▸ What to do
Strip the pictures, then copy the remaining data exactly as it stands.

▸ Records from a collection

------------------------

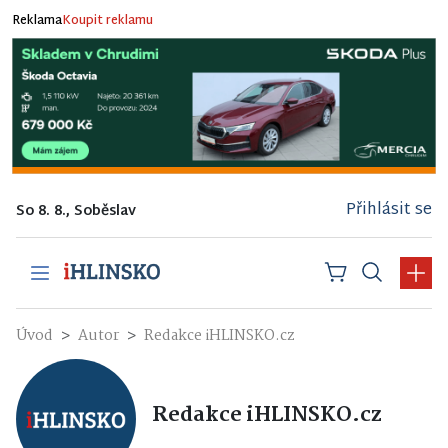
Reklama
Koupit reklamu
Přihlásit se
So 8. 8., Soběslav
Úvod
Autor
Redakce iHLINSKO.cz
Redakce iHLINSKO.cz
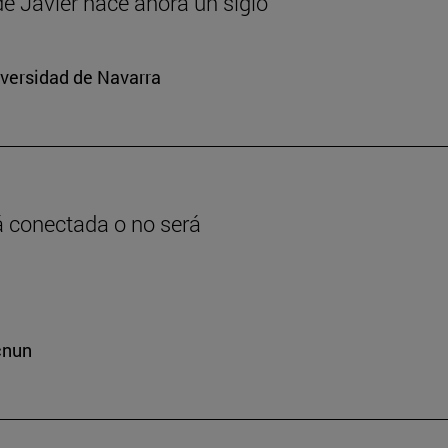
 de Javier hace ahora un siglo
iversidad de Navarra
rá conectada o no será
cnun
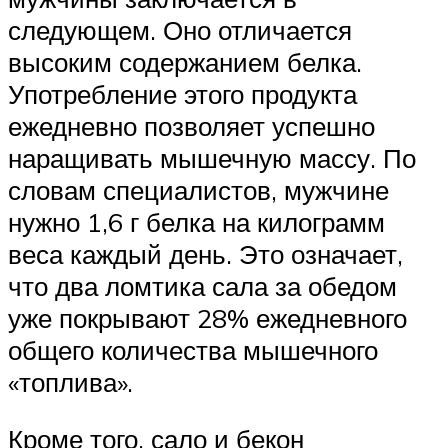
следующем. Оно отличается
высоким содержанием белка.
Употребление этого продукта
ежедневно позволяет успешно
наращивать мышечную массу. По
словам специалистов, мужчине
нужно 1,6 г белка на килограмм
веса каждый день. Это означает,
что два ломтика сала за обедом
уже покрывают 28% ежедневного
общего количества мышечного
«топлива».
Кроме того, сало и бекон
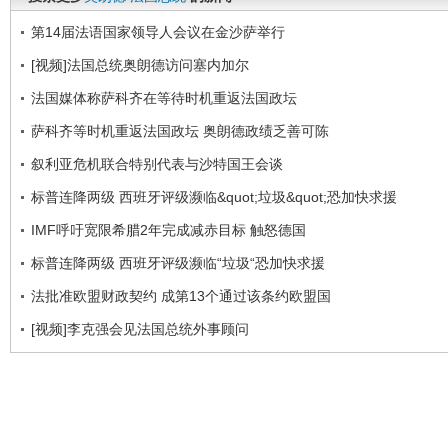
第14届法语国家领导人会议在金沙萨举行
[视频]法国总统奥朗德访问塞内加尔
法国媒体称萨科齐在等待时机重返法国政坛
萨科齐等时机重返法国政坛 奥朗德政绩乏善可陈
叙利亚危机联合特别代表与沙特国王会谈
标普连降两级 西班牙评级濒临&quot;垃圾&quot;恐加快求援
IMF呼吁宽限希腊2年完成减赤目标 触怒德国
标普连降两级 西班牙评级濒临“垃圾“恐加快求援
法批准欧盟财政契约 成第13个通过该条约欧盟国
[视频]李克强会见法国总统外事顾问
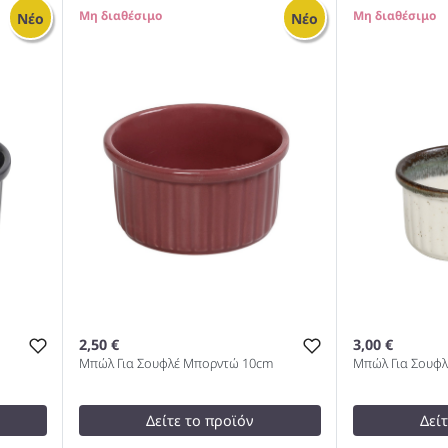
SIDERS ΝΤΙΠΑΚΙ ΜΕ ΛΑΒΗ 30CC
test
False
0
0
Νέο
Νέο
R SS
IVORY D: 6 H: 2,5CM 1000
KENYA ΝΤΙΠΑ
5Χ5Χ4ΕΚ 100
2,50 €
3,00 €
Μπώλ Για Σουφλέ Μπορντώ 10cm
Μπώλ Για Σουφλ
Δείτε το προϊόν
Δεί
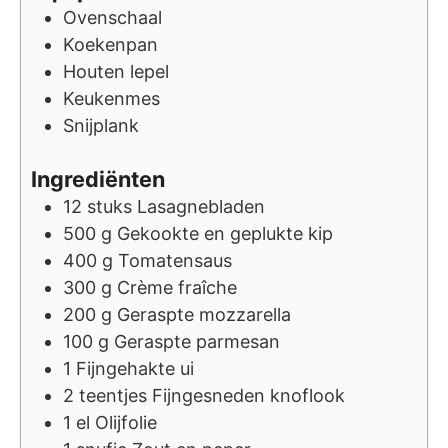
Ovenschaal
Koekenpan
Houten lepel
Keukenmes
Snijplank
Ingrediënten
12
stuks
Lasagnebladen
500
g
Gekookte en geplukte kip
400
g
Tomatensaus
300
g
Crème fraîche
200
g
Geraspte mozzarella
100
g
Geraspte parmesan
1
Fijngehakte ui
2
teentjes
Fijngesneden knoflook
1
el
Olijfolie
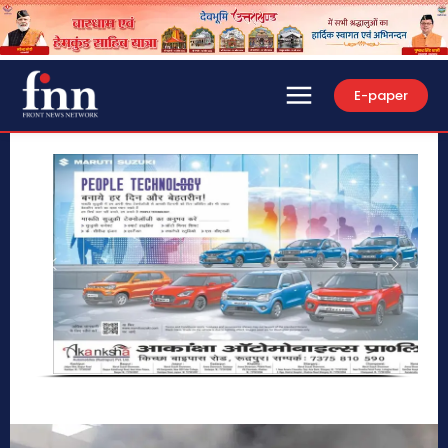
E-paper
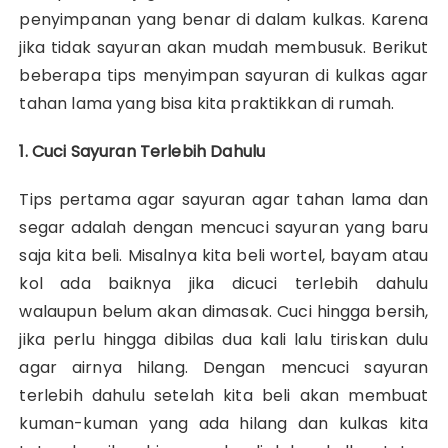
penyimpanan yang benar di dalam kulkas. Karena
jika tidak sayuran akan mudah membusuk. Berikut
beberapa tips menyimpan sayuran di kulkas agar
tahan lama yang bisa kita praktikkan di rumah.
1. Cuci Sayuran Terlebih Dahulu
Tips pertama agar sayuran agar tahan lama dan
segar adalah dengan mencuci sayuran yang baru
saja kita beli. Misalnya kita beli wortel, bayam atau
kol ada baiknya jika dicuci terlebih dahulu
walaupun belum akan dimasak. Cuci hingga bersih,
jika perlu hingga dibilas dua kali lalu tiriskan dulu
agar airnya hilang. Dengan mencuci sayuran
terlebih dahulu setelah kita beli akan membuat
kuman-kuman yang ada hilang dan kulkas kita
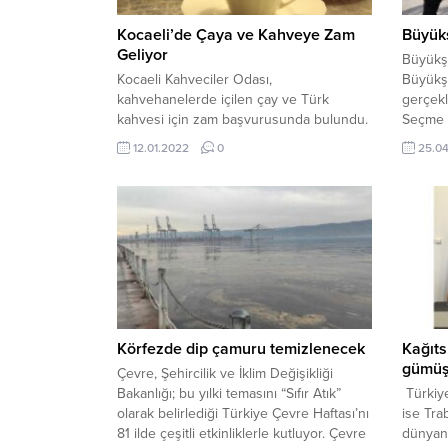
Kocaeli’de Çaya ve Kahveye Zam
Büyükş
Geliyor
Büyükşe
Kocaeli Kahveciler Odası,
Büyükşe
kahvehanelerde içilen çay ve Türk
gerçekl
kahvesi için zam başvurusunda bulundu.
Seçme S
Yeni tarifeye göre kahvehanelerde 2 TL
vatanda
12.01.2022
0
25.0
olan çay 3 TL’ye, 4.5 TL’den satılan Türk
kahvesi ise 9 TL’ye satılacak. Kocaeli
Kahveciler Odası yeni yıl itibariyle yeni
fiyat tarifesini belirledi. Buna göre yeni
fiyatlar 15 Ocak’tan itibaren geçerli...
Körfezde dip çamuru temizlenecek
Kağıts
gümüş
Çevre, Şehircilik ve İklim Değişikliği
Bakanlığı; bu yılki temasını “Sıfır Atık”
Türkiye
olarak belirlediği Türkiye Çevre Haftası’nı
ise Tra
81 ilde çeşitli etkinliklerle kutluyor. Çevre
dünyanı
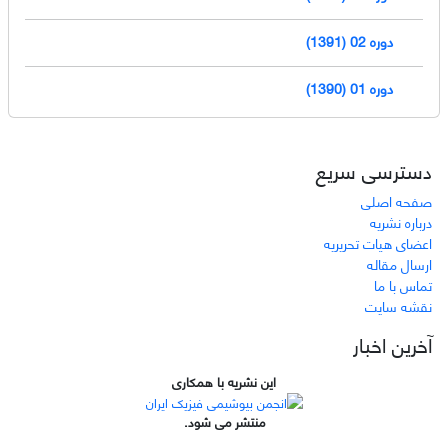
دوره 02 (1391)
دوره 01 (1390)
دسترسی سریع
صفحه اصلی
درباره نشریه
اعضای هیات تحریریه
ارسال مقاله
تماس با ما
نقشه سایت
آخرین اخبار
این نشریه با همکاری
منتشر می شود.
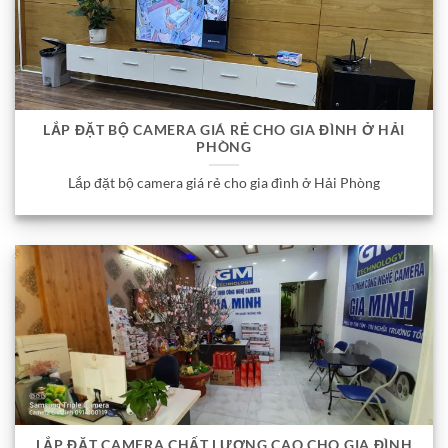
LẮP ĐẶT BỘ CAMERA GIÁ RẺ CHO GIA ĐÌNH Ở HẢI
PHÒNG
Lắp đặt bộ camera giá rẻ cho gia đình ở Hải Phòng
LẮP ĐẶT CAMERA CHẤT LƯỢNG CAO CHO GIA ĐÌNH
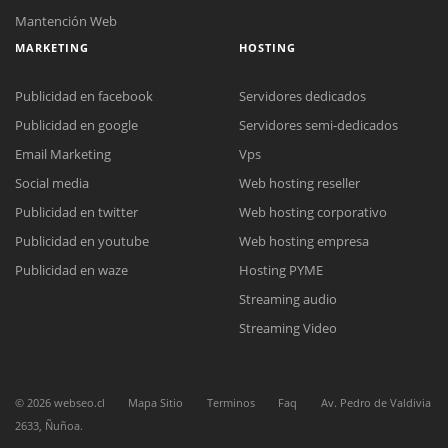
Mantención Web
MARKETING
HOSTING
Publicidad en facebook
Servidores dedicados
Publicidad en google
Servidores semi-dedicados
Email Marketing
Vps
Social media
Web hosting reseller
Publicidad en twitter
Web hosting corporativo
Publicidad en youtube
Web hosting empresa
Reunión online
Publicidad en waze
Hosting PYME
Nuestros ejecutivos le enviarán un correo electrónico con el enlace a
Chat Online
Streaming audio
Meet para la reunión online.
Cotización
Todos nuestros ejecutivos están fuera de línea. Complete el formulario
Streaming Video
para enviarnos un correo electrónico con sus datos personales.
Complete el formulario y nos contactaremos a la brevedad.
©
2026
webseo.cl
Mapa Sitio
Terminos
Faq
Av. Pedro de Valdivia
2633, Ñuñoa.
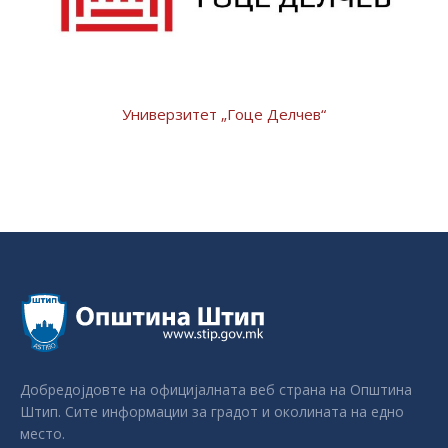
Универзитет „Гоце Делчев“
Добредојдовте на официјалната веб страна на Општина
Штип. Сите информации за градот и околината на едно
место.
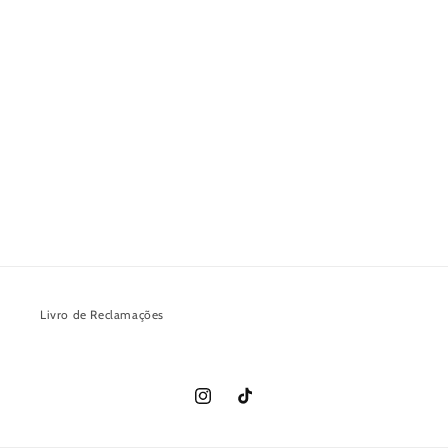
Livro de Reclamações
Instagram
TikTok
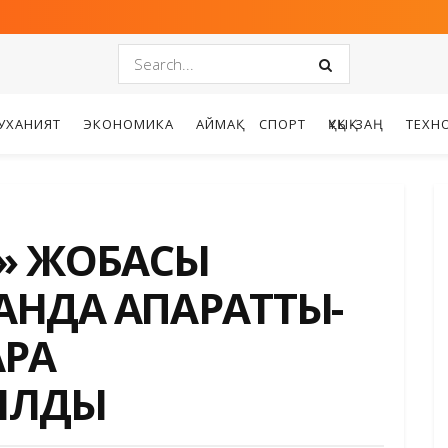
УХАНИЯТ
ЭКОНОМИКА
АЙМАҚ
СПОРТ
ҚҰҚЫҚ-ЗАҢ
ТЕХН
» ЖОБАСЫ
НДА АҚПАРАТТЫҚ-
АРА
ЫЛДЫ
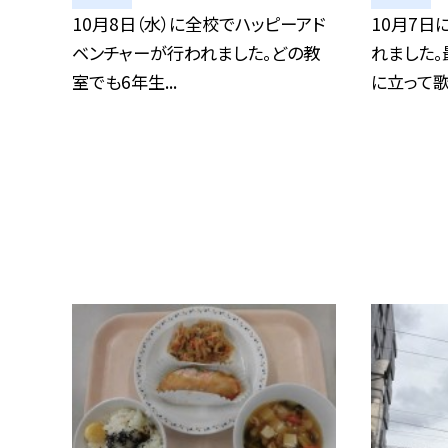
10月8日（水）に全校でハッピーアド
10月7日
ベンチャーが行われました。どの教
れました
室でも6年生...
に立って歌う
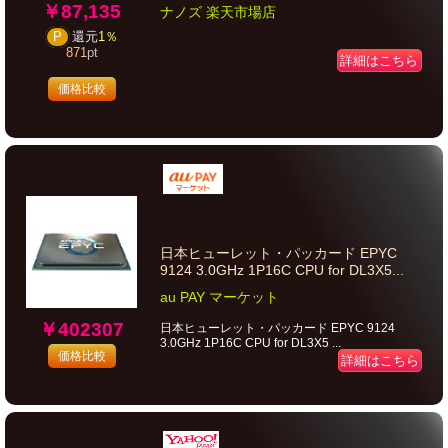
￥87,135
ナノズ 楽天市場店
P
還元
1％
871
pt
詳細はこちら
価格比較
日本ヒューレット・パッカード EPYC
9124 3.0GHz 1P16C CPU for DL3X5...
au PAY マーケット
￥402307
日本ヒューレット・パッカード EPYC 9124
3.0GHz 1P16C CPU for DL3X5 ...
価格比較
詳細はこちら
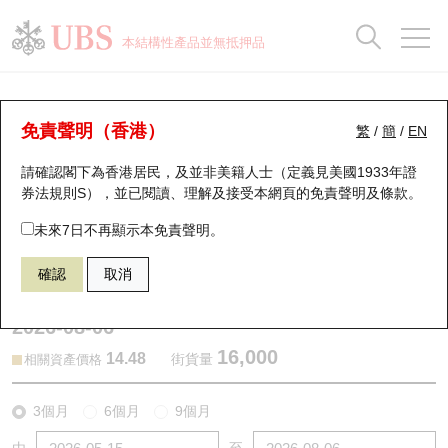
正股資料及市場統計
認股證分析儀
牛熊證分析儀
輪證市場統計
港股通資金流
瑞銀輪證教室
認股證
牛熊證
本結構性產品並無抵押品
認股證搜尋
表現
圖搜牛熊
表現
十大成交
港股通資金流
十大成交
瑞銀輪證教室
認股證分析儀
瑞銀認股證一覽
街貨統計
街貨統計
十大升幅/跌幅
正股分析儀
持股比重
每月輪證大市專題
牛熊全景快搜
免責聲明（香港）
繁
/
簡
/
EN
表現
街貨統計
比較
請確認閣下為香港居民，及並非美籍人士（定義見美國1933年證
新發行瑞銀認股證
比較
牛熊證搜尋
比較
十大認股證成交分佈
二十大活躍股份
顯示所有持股比重
輪證專欄
券法規則S），並已閱讀、理解及接受本網頁的
免責聲明及條款
。
即將到期認股證
牛熊證街貨分佈圖
十天股證佔大市成交
恒指成份股
講座及教育短片
29168 瑞銀
認沽
未來7日不再顯示本免責聲明。
1928 金沙中國有限公司
確認
取消
認股證到期結算價查詢
正股牛熊證列表
資金流
國指成份股
認股證投資者教育
2026-08-06
認股證分析儀
新發行瑞銀牛熊證
街貨統計
科指成份股
牛熊證投資者教育
16,000
14.48
街貨量
相關資產價格
認股證速算機
已收回牛熊證剩餘價值
三十大平均引伸波幅
相關資產沽空
認股證牛熊證常問問題
3個月
6個月
9個月
引伸波幅比較圖
即將到期牛熊證
業績及經濟日曆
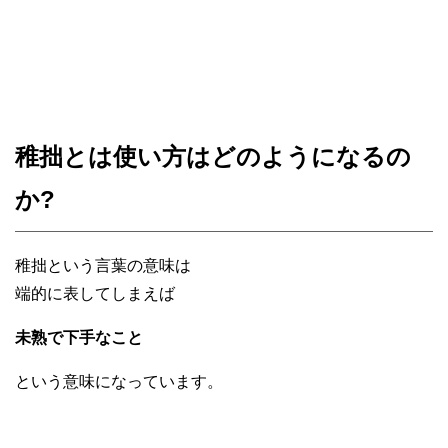
稚拙とは使い方はどのようになるの
か?
稚拙という言葉の意味は
端的に表してしまえば
未熟で下手なこと
という意味になっています。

------------------------

▸ Response to the exercise
Reklama
Koupit reklamu
Přihlásit se
So 8. 8., Soběslav
Úvod
Autor
Redakce iHLINSKO.cz
Redakce iHLINSKO.cz
 de Javier hace ahora un siglo
iversidad de Navarra
rá conectada o no será
cnun
следующем. Оно отличается
высоким содержанием белка.
Употребление этого продукта
ежедневно позволяет успешно
наращивать мышечную массу. По
словам специалистов, мужчине
нужно 1,6 г белка на килограмм
веса каждый день. Это означает,
что два ломтика сала за обедом
уже покрывают 28% ежедневного
общего количества мышечного
«топлива».
Кроме того, сало и бекон
第14届法语国家领导人会议在金沙萨举行
[视频]法国总统奥朗德访问塞内加尔
法国媒体称萨科齐在等待时机重返法国政坛
萨科齐等时机重返法国政坛 奥朗德政绩乏善可陈
叙利亚危机联合特别代表与沙特国王会谈
标普连降两级 西班牙评级濒临&quot;垃圾&quot;恐加快求援
IMF呼吁宽限希腊2年完成减赤目标 触怒德国
标普连降两级 西班牙评级濒临“垃圾“恐加快求援
法批准欧盟财政契约 成第13个通过该条约欧盟国
[视频]李克强会见法国总统外事顾问
SIDERS ΝΤΙΠΑΚΙ ΜΕ ΛΑΒΗ 30CC
test
False
0
0
Νέο
Νέο
R SS
IVORY D: 6 H: 2,5CM 1000
KENYA ΝΤΙΠΑ
5Χ5Χ4ΕΚ 100
2,50 €
3,00 €
Μπώλ Για Σουφλέ Μπορντώ 10cm
Μπώλ Για Σουφλ
Δείτε το προϊόν
Δεί
Ovenschaal
Koekenpan
Houten lepel
Keukenmes
Snijplank
Ingrediënten
12
stuks
Lasagnebladen
500
g
Gekookte en geplukte kip
400
g
Tomatensaus
300
g
Crème fraîche
200
g
Geraspte mozzarella
100
g
Geraspte parmesan
1
Fijngehakte ui
2
teentjes
Fijngesneden knoflook
1
el
Olijfolie
E-paper
penyimpanan yang benar di dalam kulkas. Karena
jika tidak sayuran akan mudah membusuk. Berikut
beberapa tips menyimpan sayuran di kulkas agar
tahan lama yang bisa kita praktikkan di rumah.
1. Cuci Sayuran Terlebih Dahulu
Tips pertama agar sayuran agar tahan lama dan
segar adalah dengan mencuci sayuran yang baru
saja kita beli. Misalnya kita beli wortel, bayam atau
kol ada baiknya jika dicuci terlebih dahulu
walaupun belum akan dimasak. Cuci hingga bersih,
jika perlu hingga dibilas dua kali lalu tiriskan dulu
agar airnya hilang. Dengan mencuci sayuran
terlebih dahulu setelah kita beli akan membuat
kuman-kuman yang ada hilang dan kulkas kita
Kocaeli’de Çaya ve Kahveye Zam
Büyükş
Geliyor
Büyükşe
Kocaeli Kahveciler Odası,
Büyükşe
kahvehanelerde içilen çay ve Türk
gerçekl
kahvesi için zam başvurusunda bulundu.
Seçme S
Yeni tarifeye göre kahvehanelerde 2 TL
vatanda
12.01.2022
0
25.0
olan çay 3 TL’ye, 4.5 TL’den satılan Türk
kahvesi ise 9 TL’ye satılacak. Kocaeli
Kahveciler Odası yeni yıl itibariyle yeni
fiyat tarifesini belirledi. Buna göre yeni
fiyatlar 15 Ocak’tan itibaren geçerli...
Körfezde dip çamuru temizlenecek
Kağıts
gümüş
Çevre, Şehircilik ve İklim Değişikliği
Bakanlığı; bu yılki temasını “Sıfır Atık”
Türkiye
olarak belirlediği Türkiye Çevre Haftası’nı
ise Tra
81 ilde çeşitli etkinliklerle kutluyor. Çevre
dünyanı
دوره 02 (1391)
دوره 01 (1390)
دسترسی سریع
صفحه اصلی
درباره نشریه
اعضای هیات تحریریه
ارسال مقاله
تماس با ما
نقشه سایت
آخرین اخبار
این نشریه با همکاری
منتشر می شود.
LẮP ĐẶT BỘ CAMERA GIÁ RẺ CHO GIA ĐÌNH Ở HẢI
PHÒNG
Lắp đặt bộ camera giá rẻ cho gia đình ở Hải Phòng
LẮP ĐẶT CAMERA CHẤT LƯỢNG CAO CHO GIA ĐÌNH
Mantención Web
MARKETING
HOSTING
Publicidad en facebook
Servidores dedicados
Publicidad en google
Servidores semi-dedicados
Email Marketing
Vps
Social media
Web hosting reseller
Publicidad en twitter
Web hosting corporativo
Publicidad en youtube
Web hosting empresa
Reunión online
Publicidad en waze
Hosting PYME
Nuestros ejecutivos le enviarán un correo electrónico con el enlace a
Chat Online
Streaming audio
Meet para la reunión online.
Cotización
Todos nuestros ejecutivos están fuera de línea. Complete el formulario
Streaming Video
para enviarnos un correo electrónico con sus datos personales.
Complete el formulario y nos contactaremos a la brevedad.
©
2026
webseo.cl
Mapa Sitio
Terminos
Faq
Av. Pedro de Valdivia
2633, Ñuñoa.
Универзитет „Гоце Делчев“
Добредојдовте на официјалната веб страна на Општина
Штип. Сите информации за градот и околината на едно
место.
Livro de Reclamações
Instagram
TikTok
УХАНИЯТ
ЭКОНОМИКА
АЙМАҚ
СПОРТ
ҚҰҚЫҚ-ЗАҢ
ТЕХН
» ЖОБАСЫ
НДА АҚПАРАТТЫҚ-
АРА
ЫЛДЫ
10月8日（水）に全校でハッピーアド
10月7日
ベンチャーが行われました。どの教
れました
室でも6年生...
に立って歌う
￥87,135
ナノズ 楽天市場店
P
還元
1％
871
pt
詳細はこちら
価格比較
日本ヒューレット・パッカード EPYC
9124 3.0GHz 1P16C CPU for DL3X5...
au PAY マーケット
￥402307
日本ヒューレット・パッカード EPYC 9124
3.0GHz 1P16C CPU for DL3X5 ...
価格比較
詳細はこちら
正股資料及市場統計
認股證分析儀
牛熊證分析儀
輪證市場統計
港股通資金流
瑞銀輪證教室
認股證
牛熊證
本結構性產品並無抵押品
認股證搜尋
表現
圖搜牛熊
表現
十大成交
港股通資金流
十大成交
瑞銀輪證教室
認股證分析儀
瑞銀認股證一覽
街貨統計
街貨統計
十大升幅/跌幅
正股分析儀
持股比重
每月輪證大市專題
牛熊全景快搜
免責聲明（香港）
繁
/
簡
/
EN
表現
街貨統計
比較
請確認閣下為香港居民，及並非美籍人士（定義見美國1933年證
新發行瑞銀認股證
比較
牛熊證搜尋
比較
十大認股證成交分佈
二十大活躍股份
顯示所有持股比重
輪證專欄
券法規則S），並已閱讀、理解及接受本網頁的
免責聲明及條款
。
即將到期認股證
牛熊證街貨分佈圖
十天股證佔大市成交
恒指成份股
講座及教育短片
29168 瑞銀
認沽
未來7日不再顯示本免責聲明。
1928 金沙中國有限公司
確認
取消
認股證到期結算價查詢
正股牛熊證列表
資金流
國指成份股
認股證投資者教育
2026-08-06
認股證分析儀
新發行瑞銀牛熊證
街貨統計
科指成份股
牛熊證投資者教育
16,000
14.48
街貨量
相關資產價格
認股證速算機
已收回牛熊證剩餘價值
三十大平均引伸波幅
相關資產沽空
認股證牛熊證常問問題
3個月
6個月
9個月
引伸波幅比較圖
即將到期牛熊證
業績及經濟日曆
稚拙とは使い方はどのようになるの
か?
稚拙という言葉の意味は
端的に表してしまえば
未熟で下手なこと
という意味になっています。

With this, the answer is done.